The NOAEL is the highest exposure at which there is no statistically or biologically significant increase in the frequency of an adverse effect when compared with a control group. A similar value used is the lowest-observed-adverse-effect level (LOAEL), which is the lowest exposure at which there is a significant increase in an observable effect.
For example, if a chemical caused signs of liver damage in rats at a dosage of 5 mg/kg per day, but no observable effect at 1 mg/kg per day and no other study indicated adverse effects at 1 mg/kg per day or less, then 5 mg/kg per day would be the LOAEL and 1 mg/kg per day would be the NOAEL under the conditions tested in that study.

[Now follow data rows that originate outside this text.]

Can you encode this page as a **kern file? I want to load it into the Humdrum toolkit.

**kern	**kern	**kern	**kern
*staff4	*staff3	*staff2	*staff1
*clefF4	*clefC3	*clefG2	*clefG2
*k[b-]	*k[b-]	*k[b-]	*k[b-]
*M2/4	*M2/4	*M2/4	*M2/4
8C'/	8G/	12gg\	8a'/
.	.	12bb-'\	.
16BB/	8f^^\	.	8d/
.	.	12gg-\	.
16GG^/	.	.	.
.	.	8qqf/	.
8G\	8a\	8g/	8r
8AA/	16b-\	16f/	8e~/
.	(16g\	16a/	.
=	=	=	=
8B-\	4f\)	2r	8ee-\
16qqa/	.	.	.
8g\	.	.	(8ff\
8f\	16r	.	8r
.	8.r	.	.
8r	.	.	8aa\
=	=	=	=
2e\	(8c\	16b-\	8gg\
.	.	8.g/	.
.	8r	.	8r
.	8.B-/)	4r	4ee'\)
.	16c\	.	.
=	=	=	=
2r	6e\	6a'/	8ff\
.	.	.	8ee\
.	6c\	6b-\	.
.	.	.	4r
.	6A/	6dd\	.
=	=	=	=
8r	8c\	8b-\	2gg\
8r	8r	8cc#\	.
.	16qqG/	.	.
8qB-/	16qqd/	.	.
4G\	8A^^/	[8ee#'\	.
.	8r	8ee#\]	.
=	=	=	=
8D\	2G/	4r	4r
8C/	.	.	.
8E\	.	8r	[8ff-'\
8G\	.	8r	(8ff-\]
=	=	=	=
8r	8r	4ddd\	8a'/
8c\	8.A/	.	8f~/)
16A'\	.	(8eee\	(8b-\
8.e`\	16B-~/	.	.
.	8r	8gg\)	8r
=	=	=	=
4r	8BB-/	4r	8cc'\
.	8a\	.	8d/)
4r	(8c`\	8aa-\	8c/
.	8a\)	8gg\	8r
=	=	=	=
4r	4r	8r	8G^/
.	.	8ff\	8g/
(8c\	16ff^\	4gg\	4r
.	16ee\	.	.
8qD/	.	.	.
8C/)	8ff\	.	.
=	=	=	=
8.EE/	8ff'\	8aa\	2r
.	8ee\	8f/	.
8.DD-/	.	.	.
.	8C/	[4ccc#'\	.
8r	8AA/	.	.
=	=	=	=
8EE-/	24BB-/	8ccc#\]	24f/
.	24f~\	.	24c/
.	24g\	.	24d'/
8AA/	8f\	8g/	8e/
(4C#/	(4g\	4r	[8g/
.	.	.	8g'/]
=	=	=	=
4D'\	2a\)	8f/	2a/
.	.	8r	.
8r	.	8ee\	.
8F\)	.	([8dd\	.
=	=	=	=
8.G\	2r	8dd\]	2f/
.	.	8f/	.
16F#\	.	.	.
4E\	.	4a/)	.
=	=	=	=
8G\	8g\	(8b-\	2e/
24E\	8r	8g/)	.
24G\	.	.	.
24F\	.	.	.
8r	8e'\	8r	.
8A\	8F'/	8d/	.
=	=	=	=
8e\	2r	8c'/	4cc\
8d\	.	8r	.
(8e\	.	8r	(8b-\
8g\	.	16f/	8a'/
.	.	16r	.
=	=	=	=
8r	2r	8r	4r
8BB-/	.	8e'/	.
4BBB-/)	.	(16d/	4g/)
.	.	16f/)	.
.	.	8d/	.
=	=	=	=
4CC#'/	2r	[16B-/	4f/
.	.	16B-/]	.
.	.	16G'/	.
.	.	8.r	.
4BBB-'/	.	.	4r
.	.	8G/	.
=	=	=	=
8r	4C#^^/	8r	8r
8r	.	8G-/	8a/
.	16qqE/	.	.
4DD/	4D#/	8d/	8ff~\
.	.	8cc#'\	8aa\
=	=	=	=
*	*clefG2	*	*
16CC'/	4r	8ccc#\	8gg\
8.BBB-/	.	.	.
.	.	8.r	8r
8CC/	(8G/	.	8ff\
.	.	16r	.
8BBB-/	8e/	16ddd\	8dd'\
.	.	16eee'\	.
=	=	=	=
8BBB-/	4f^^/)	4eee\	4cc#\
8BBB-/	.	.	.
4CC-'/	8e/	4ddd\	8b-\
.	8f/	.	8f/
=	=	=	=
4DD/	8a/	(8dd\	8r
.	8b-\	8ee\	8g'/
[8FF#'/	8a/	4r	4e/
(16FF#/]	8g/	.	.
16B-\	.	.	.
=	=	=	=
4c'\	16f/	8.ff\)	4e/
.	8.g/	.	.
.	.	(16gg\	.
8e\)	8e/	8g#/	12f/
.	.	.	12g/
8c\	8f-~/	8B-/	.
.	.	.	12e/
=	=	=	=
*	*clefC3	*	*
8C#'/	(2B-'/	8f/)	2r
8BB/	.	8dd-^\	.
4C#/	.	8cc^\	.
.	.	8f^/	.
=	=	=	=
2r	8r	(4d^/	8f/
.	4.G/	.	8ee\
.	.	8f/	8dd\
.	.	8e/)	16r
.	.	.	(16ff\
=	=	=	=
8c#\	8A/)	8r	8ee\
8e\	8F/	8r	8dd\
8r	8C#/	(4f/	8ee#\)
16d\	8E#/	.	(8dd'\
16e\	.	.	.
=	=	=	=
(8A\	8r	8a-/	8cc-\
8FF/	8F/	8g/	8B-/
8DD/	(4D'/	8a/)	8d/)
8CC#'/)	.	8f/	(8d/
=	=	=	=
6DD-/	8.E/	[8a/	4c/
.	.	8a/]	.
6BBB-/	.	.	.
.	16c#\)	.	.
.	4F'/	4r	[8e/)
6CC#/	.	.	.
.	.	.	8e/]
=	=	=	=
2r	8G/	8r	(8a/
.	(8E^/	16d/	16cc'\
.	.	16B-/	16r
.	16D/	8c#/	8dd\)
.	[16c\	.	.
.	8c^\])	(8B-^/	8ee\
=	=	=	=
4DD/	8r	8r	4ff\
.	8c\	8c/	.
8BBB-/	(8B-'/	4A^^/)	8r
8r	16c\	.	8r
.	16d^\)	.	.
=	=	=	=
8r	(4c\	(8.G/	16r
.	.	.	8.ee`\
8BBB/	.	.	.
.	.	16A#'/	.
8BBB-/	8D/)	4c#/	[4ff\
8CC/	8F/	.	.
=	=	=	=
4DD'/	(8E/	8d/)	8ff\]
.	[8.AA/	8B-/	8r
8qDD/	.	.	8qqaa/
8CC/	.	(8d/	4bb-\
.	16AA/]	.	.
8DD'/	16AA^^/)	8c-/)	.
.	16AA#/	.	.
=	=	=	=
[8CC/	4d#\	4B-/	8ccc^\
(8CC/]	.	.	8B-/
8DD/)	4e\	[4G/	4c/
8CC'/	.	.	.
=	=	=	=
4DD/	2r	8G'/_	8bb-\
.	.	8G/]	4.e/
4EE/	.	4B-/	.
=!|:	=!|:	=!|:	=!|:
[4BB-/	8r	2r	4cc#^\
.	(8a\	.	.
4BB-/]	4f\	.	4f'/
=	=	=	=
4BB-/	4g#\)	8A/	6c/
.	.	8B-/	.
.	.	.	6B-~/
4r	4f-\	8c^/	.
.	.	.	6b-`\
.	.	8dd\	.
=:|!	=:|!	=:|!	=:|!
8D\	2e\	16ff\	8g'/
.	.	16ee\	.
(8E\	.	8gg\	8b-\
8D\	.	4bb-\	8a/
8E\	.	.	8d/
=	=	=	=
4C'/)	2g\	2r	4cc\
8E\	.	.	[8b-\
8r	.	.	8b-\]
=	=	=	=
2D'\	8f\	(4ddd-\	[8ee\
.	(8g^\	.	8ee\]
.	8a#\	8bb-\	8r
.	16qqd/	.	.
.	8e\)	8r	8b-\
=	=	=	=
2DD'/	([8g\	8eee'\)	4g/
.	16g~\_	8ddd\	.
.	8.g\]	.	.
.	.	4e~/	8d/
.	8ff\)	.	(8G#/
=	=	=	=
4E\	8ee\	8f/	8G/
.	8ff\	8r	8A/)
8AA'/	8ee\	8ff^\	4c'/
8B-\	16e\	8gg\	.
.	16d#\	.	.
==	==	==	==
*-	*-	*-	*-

The experimental NOAEL is assumed to approximate the threshold [where toxic effects are unlikely].
To establish limits for human exposure, the experimental NOAEL is divided by one or more uncertainty factors, which are intended to account for the uncertainty associated with interspecies and intraspecies extrapolation [biological and physiological differences or variation] and other factors.
[I]f the NOAEL is derived from high-quality data in… humans, even a small safety factor (10 or less) might ensure safety, provided that the NOAEL was derived under conditions of exposure similar to those in the exposed population of interest and the study is otherwise sound. If, however, the NOAEL was derived from a less similar or less reliable laboratory-animal study, a larger uncertainty factor would be required.
There is no strong scientific basis for using the same constant uncertainty factor for all situations, but there are strong precedents for the use of some values (NRC, 1986). The regulatory agencies usually require values of 10,100, or 1,000 in different situations.
For example, a factor of 100 is usually applied when the NOAEL is derived from chronic toxicity studies (typically 2-year studies) that are considered to be of high quality and when the purpose is to protect members of the general population who could be exposed daily for a full lifetime (10 to account for interspecies [between different species] differences and 10 to account for intraspecies [within a species] differences).
Using the NOAEL/LOAEL/uncertainty-factor procedure yields an estimate of an exposure that is thought to “have a reasonable certainty of no harm.” Depending on the regulatory agency involved, the resulting estimate of “safe” exposure can be termed an acceptable daily intake, or ADI (Food and Drug Administration, FDA); a reference dose, or RfD (EPA); or a permissible exposure level, or PEL (Occupational Safety and Health Administration, OSHA).
The requirement for uncertainty factors stems in part from the belief that humans could be more sensitive to the toxic effects of a chemical than laboratory animals and the belief that variations in sensitivity are likely to exist within the human population.
Uncertainty factors are intended to accommodate scientific uncertainty, as well as uncertainties about dose delivered, human variations in sensitivity, and other matters.
EPA (1988a,b) later proposed guidelines for assessing male and female reproductive risks that incorporate the threshold default assumption “usually assumed for noncarcinogenic/nonmutagenic health effects,” as well as the agency’s new RfD [Reference Dose] approach to deriving acceptable intakes.
The total adjustment or uncertainty factor referred to in the proposed guidelines for use in obtaining an RfD [Reference Dose] from toxicity data “usually ranges” from 10 to 1,000. The adjustment incorporates (as needed) uncertainty factors (“often” 10) for “(1) situations in which the LOAEL must be used because a NOAEL was not established, (2) interspecies extrapolation, and (3) intraspecies adjustment for variable sensitivity among individuals.”
An additional modifying factor may be used to account for extrapolating between exposure durations (e.g., from acute to subchronic) or for NOAEL-LOAEL inadequacy due to scientific uncertainties in the available database.